Hacker looked past him and gave an upward nod, covering the motion by lifting his beer. "Friends of yours?"

The sentinels, catching up. Not much time left.

"Best friends," Raider said and meant it as they had given him the opportunity to steal the stone in the first place. He was off again, searching the stream of people for a better prospect.

A trio of girls passed him—too young. A family unit with children in tow—no kids would be involved. An old man with a bag of—even paces away, Raider could scent its sweet and dark bouquet—fudge. The groups streamed past as he pressed forward. He had to make a decision, and now.

Ah, yes.

She would do. She stood just outside a human souvenir shop that doubled as a mate-finding service for off-worlders. Mates were hard to come by elsewhere since the Consortium regulated pairings. Not so on the fringe.

The young woman was definitely prime with her dark hair, warm skin, and curvy figure. She stood blocking foot traffic as she spoke to another woman with an off-worlder twist to her hair, who had just handed his target a card with the Cyclone insignia. This was too perfect, but then, Earth was nothing if not generous. The extravagant beauty of the woman probably hadn't even been genetically programmed.

And she was looking for a mate? Some space baron was going to get very lucky.

The human woman examined the card. "What kind of a party?"

Melodic voice, clear and strong. Made his blood hot. Something sparked inside him.

Raider had heard about the parties the leader of the Cyclone vessel threw for potential investors who were interested in a variety of business ventures. Humans were a big draw. No wonder, if she was an example.

Anyway, it was convenient that he would know where she'd be that night. He'd be there, too—albeit in a holding cell.

Since she was standing in the middle of the sidewalk—the tide of people breaking into two streams around her—he opted to bump directly into her.

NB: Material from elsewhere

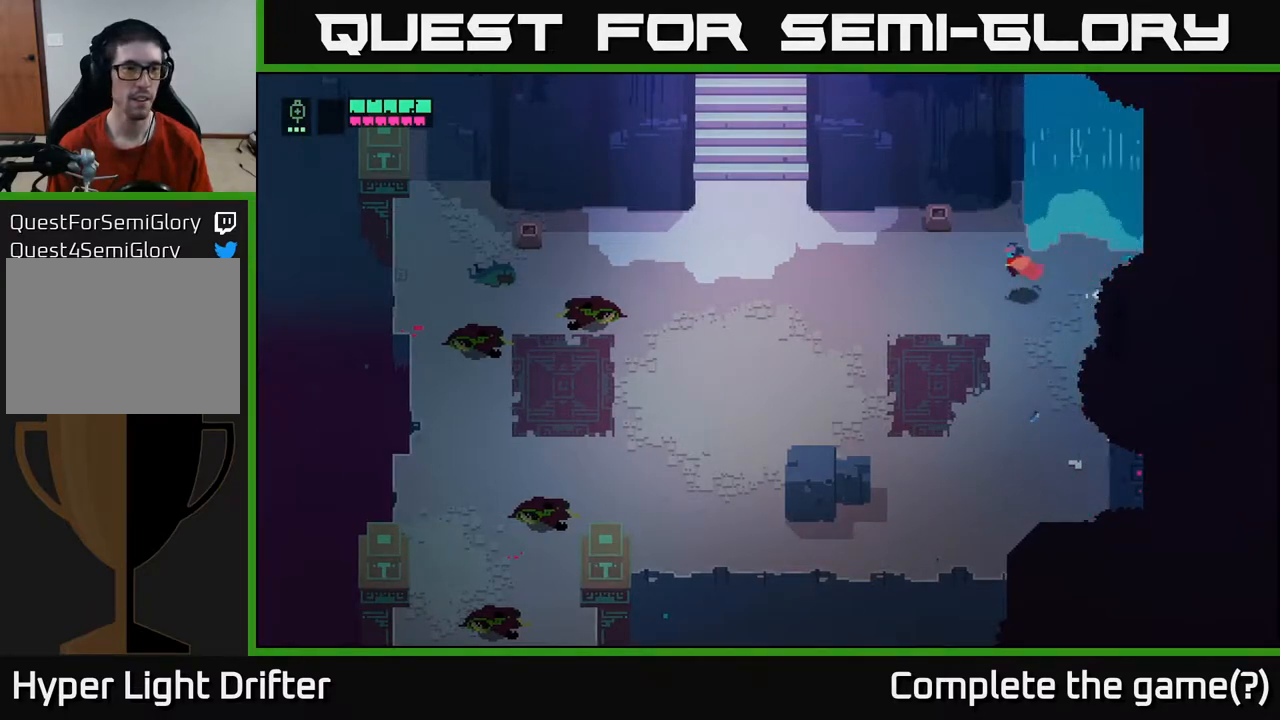
{"buttons": [], "left_stick": "left", "right_stick": "center", "events": []}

"Sorry," she said, looking startled.

In a smooth motion, he dropped the Quantum Stone into her bag. He simultaneously took a deep breath—wouldn't mistake her scent—and then kept walking.

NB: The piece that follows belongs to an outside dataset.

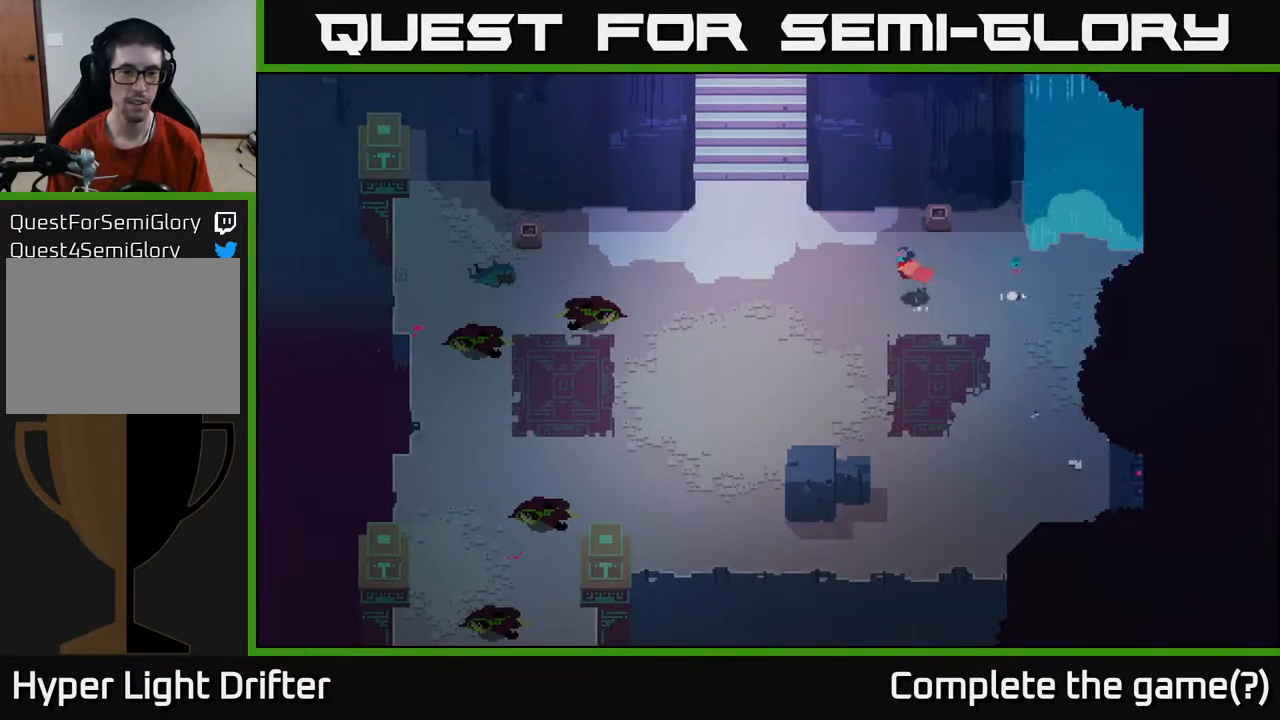
{"buttons": [], "left_stick": "up-left", "right_stick": "center", "events": [[250, "left_stick", "up-left"]]}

He could also smell the sentinels before they caught up; they pushed the woman's sweet scent right out of his head. This part would be tedious, but well worth it when he was clear of this world with the means to start a life—finally!—elsewhere.

A blaster barrel touched his spine as they directed him out of the flow of humanity and into a dark doorway. Another flash of heat and crackle sent a needling buzz to his brain. Fools. A hit at close range would've destroyed almost anyone else's mind, leaving lifelong confusion and pain behind. The Consortium had a termination policy in effect for engineered soldiers who fought against them for the Pact, but at least they executed them cleanly.

But out here on the edge of the deep black, there was no authority. The lawless state was both a risk and a tremendous opportunity. It meant that by wit, muscle, and ruthlessness, a future could be won. By anyone. By him.